All’inizio il brano girava via passaparola sui telefonini della gente. «Quasi nessuno sapeva che ci fossi io dietro, ma piaceva tantissimo. Quando ce ne siamo accorti, abbiamo deciso di lanciare il pezzo e da lì è cominciato tutto. Non ci aspettavamo assolutamente che facesse il botto, però. Io e Nicola ci scommettevamo su: “Vediamo se arriva a 100 mila views”. Per noi era un traguardo immenso, oggi quei numeri li facciamo su Instagram. Eravamo piccoli, non sapevamo neanche bene come gestire tutto quel successo improvviso». Perché di enorme successo si tratta: a oggi, 38 milioni di visualizzazioni solo su YouTube. Partendo dal niente.

Dopo una settimana dall’uscita di P Secondigliano, Geolier ha lasciato il lavoro e si è buttato anima e corpo nella musica, tanto è travolgente l’entusiasmo per quella traccia. All’inizio è tutto un po’ destabilizzante, per lui e per quelli che lo circondano, come la sua famiglia. «Oggi è una grande soddisfazione per tutti loro, ma anche se sanno che economicamente ho più mezzi, non cambia nulla. Mio padre ogni mattina si sveglia e va al lavoro, perché la sua mentalità è quella: non può essere suo figlio a dargli da mangiare», racconta. «I miei sono sempre stati super presenti, e mi hanno aiutato moltissimo a gestire la situazione. Quando ho iniziato a vedere i primi risultati – la fama, i soldi – avevo 18 anni, e giustamente un genitore apprensivo si mette in mezzo, perché sa che è un mare pieno di squali. Ma loro mi sono stati accanto anche facendo un passo indietro, a volte».

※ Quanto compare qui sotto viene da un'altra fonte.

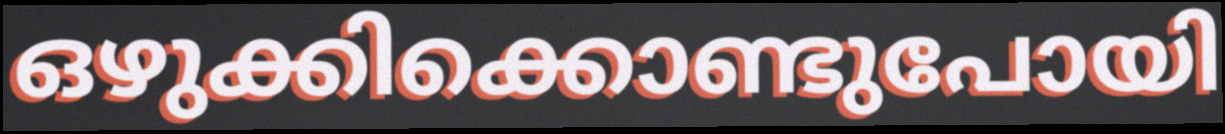
ഒഴുക്കിക്കൊണ്ടുപോയി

Nel 2019 arriva l’album di debutto, intitolato semplicemente Emanuele, «perché sono io, in tutti i modi possibili: l’Emanuele cattivo, quello che sta male, quello che fa il figo con le ragazze. Il normalissimo ragazzo di Napoli, insomma. Ci ho messo tutto me stesso, lavorandoci molto a lungo». Oggi per lui il rap non è solo una valvola di sfogo, ma «ciò che mette il pane in tavola. Ed è anche il modo migliore per capirmi e conoscermi». E per conoscere la sua Secondigliano, tristemente famosa per controversi fatti di cronaca e ritratti cinematografici impietosi. «Molta gente la guarda come se fosse il set di Gomorra. È difficile far capire com’è davvero vivere qui, perché c’è una visione distorta della realtà. Non ci sono solo pistole e criminalità, dall’area a Nord di Napoli sono usciti tantissimi artisti: Enzo Avitabile, i Co’Sang, Mario Musella… C’è un’immensa fame di arte».

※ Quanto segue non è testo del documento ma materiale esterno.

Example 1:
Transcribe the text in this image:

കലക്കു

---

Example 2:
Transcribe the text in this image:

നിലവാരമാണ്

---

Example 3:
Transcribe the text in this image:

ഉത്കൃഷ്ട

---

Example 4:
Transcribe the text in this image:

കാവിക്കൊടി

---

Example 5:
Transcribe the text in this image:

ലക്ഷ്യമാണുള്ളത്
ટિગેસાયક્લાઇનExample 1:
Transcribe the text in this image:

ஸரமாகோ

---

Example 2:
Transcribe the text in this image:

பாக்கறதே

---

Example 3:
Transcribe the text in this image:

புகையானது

Oggi che, dopo il disco di platino per Emanuele, sta lavorando all’album della consacrazione, quel famoso secondo disco che è sempre il più difficile nella carriera di un artista (cit.), ha le idee molto chiare: «Vorrei arrivare a sdoganare del tutto l’uso del napoletano nel mercato discografico. Non sono semplicemente un rapper napoletano, sono un rapper e basta», afferma. «Non penso che abbandonerò il dialetto: magari un domani farò qualche pezzo in italiano per dimostrare che lo so fare, ma c’è un altro sentimento quando scrivi nella tua lingua madre, quella in cui pensi e ragioni. Il mio cervello elabora le rime in napoletano, ed è un processo completamente diverso». D’altronde, ormai anche Sanremo accetta brani in dialetto da oltre 10 anni. «Per adesso non andrei mai al Festival. Ma magari chissà, tra dieci anni cambio idea. Il mio vero obbiettivo di vita è il Grammy Award, piuttosto: se mai lo vincerò posso anche smettere e darmi a qualcos’altro».